◆ **Aim**
Can you give back every line of the listing below, word for word and in the same order?

◆ **Records for this exercise**
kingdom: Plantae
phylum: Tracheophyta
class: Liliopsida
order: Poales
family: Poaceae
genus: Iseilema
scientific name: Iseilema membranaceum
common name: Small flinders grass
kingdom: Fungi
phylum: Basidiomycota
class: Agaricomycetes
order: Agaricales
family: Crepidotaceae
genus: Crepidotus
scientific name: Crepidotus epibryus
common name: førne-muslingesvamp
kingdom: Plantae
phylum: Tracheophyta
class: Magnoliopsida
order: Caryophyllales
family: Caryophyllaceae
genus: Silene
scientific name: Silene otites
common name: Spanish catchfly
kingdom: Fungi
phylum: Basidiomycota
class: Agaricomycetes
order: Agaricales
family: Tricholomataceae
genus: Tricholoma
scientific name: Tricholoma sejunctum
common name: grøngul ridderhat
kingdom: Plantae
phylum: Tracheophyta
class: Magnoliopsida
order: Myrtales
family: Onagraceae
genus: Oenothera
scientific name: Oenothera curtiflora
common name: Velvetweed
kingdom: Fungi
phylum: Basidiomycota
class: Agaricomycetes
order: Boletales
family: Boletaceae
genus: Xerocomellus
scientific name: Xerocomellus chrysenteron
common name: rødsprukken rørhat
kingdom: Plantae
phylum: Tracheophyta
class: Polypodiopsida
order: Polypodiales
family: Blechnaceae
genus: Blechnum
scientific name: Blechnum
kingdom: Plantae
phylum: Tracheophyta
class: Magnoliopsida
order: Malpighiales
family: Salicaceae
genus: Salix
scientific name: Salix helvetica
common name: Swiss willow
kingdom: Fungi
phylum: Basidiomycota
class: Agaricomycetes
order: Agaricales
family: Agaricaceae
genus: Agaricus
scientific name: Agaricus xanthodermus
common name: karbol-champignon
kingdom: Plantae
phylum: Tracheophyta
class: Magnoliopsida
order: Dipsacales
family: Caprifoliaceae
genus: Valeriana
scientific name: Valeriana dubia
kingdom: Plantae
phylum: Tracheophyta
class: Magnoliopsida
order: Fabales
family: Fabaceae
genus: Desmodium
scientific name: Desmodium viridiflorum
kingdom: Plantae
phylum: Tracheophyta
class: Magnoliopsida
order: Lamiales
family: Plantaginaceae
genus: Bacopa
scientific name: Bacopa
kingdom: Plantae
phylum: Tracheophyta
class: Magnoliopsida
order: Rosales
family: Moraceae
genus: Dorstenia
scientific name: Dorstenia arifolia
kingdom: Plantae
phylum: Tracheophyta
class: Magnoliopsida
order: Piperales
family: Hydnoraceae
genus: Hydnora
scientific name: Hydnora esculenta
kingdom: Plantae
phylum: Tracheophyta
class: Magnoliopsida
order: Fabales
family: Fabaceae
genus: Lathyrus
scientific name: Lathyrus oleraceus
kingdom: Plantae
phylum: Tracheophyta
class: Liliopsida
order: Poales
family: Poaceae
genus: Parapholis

◆ **Solution for this problem**
kingdom: Plantae
phylum: Tracheophyta
class: Liliopsida
order: Poales
family: Poaceae
genus: Iseilema
scientific name: Iseilema membranaceum
common name: Small flinders grass
kingdom: Fungi
phylum: Basidiomycota
class: Agaricomycetes
order: Agaricales
family: Crepidotaceae
genus: Crepidotus
scientific name: Crepidotus epibryus
common name: førne-muslingesvamp
kingdom: Plantae
phylum: Tracheophyta
class: Magnoliopsida
order: Caryophyllales
family: Caryophyllaceae
genus: Silene
scientific name: Silene otites
common name: Spanish catchfly
kingdom: Fungi
phylum: Basidiomycota
class: Agaricomycetes
order: Agaricales
family: Tricholomataceae
genus: Tricholoma
scientific name: Tricholoma sejunctum
common name: grøngul ridderhat
kingdom: Plantae
phylum: Tracheophyta
class: Magnoliopsida
order: Myrtales
family: Onagraceae
genus: Oenothera
scientific name: Oenothera curtiflora
common name: Velvetweed
kingdom: Fungi
phylum: Basidiomycota
class: Agaricomycetes
order: Boletales
family: Boletaceae
genus: Xerocomellus
scientific name: Xerocomellus chrysenteron
common name: rødsprukken rørhat
kingdom: Plantae
phylum: Tracheophyta
class: Polypodiopsida
order: Polypodiales
family: Blechnaceae
genus: Blechnum
scientific name: Blechnum
kingdom: Plantae
phylum: Tracheophyta
class: Magnoliopsida
order: Malpighiales
family: Salicaceae
genus: Salix
scientific name: Salix helvetica
common name: Swiss willow
kingdom: Fungi
phylum: Basidiomycota
class: Agaricomycetes
order: Agaricales
family: Agaricaceae
genus: Agaricus
scientific name: Agaricus xanthodermus
common name: karbol-champignon
kingdom: Plantae
phylum: Tracheophyta
class: Magnoliopsida
order: Dipsacales
family: Caprifoliaceae
genus: Valeriana
scientific name: Valeriana dubia
kingdom: Plantae
phylum: Tracheophyta
class: Magnoliopsida
order: Fabales
family: Fabaceae
genus: Desmodium
scientific name: Desmodium viridiflorum
kingdom: Plantae
phylum: Tracheophyta
class: Magnoliopsida
order: Lamiales
family: Plantaginaceae
genus: Bacopa
scientific name: Bacopa
kingdom: Plantae
phylum: Tracheophyta
class: Magnoliopsida
order: Rosales
family: Moraceae
genus: Dorstenia
scientific name: Dorstenia arifolia
kingdom: Plantae
phylum: Tracheophyta
class: Magnoliopsida
order: Piperales
family: Hydnoraceae
genus: Hydnora
scientific name: Hydnora esculenta
kingdom: Plantae
phylum: Tracheophyta
class: Magnoliopsida
order: Fabales
family: Fabaceae
genus: Lathyrus
scientific name: Lathyrus oleraceus
kingdom: Plantae
phylum: Tracheophyta
class: Liliopsida
order: Poales
family: Poaceae
genus: Parapholis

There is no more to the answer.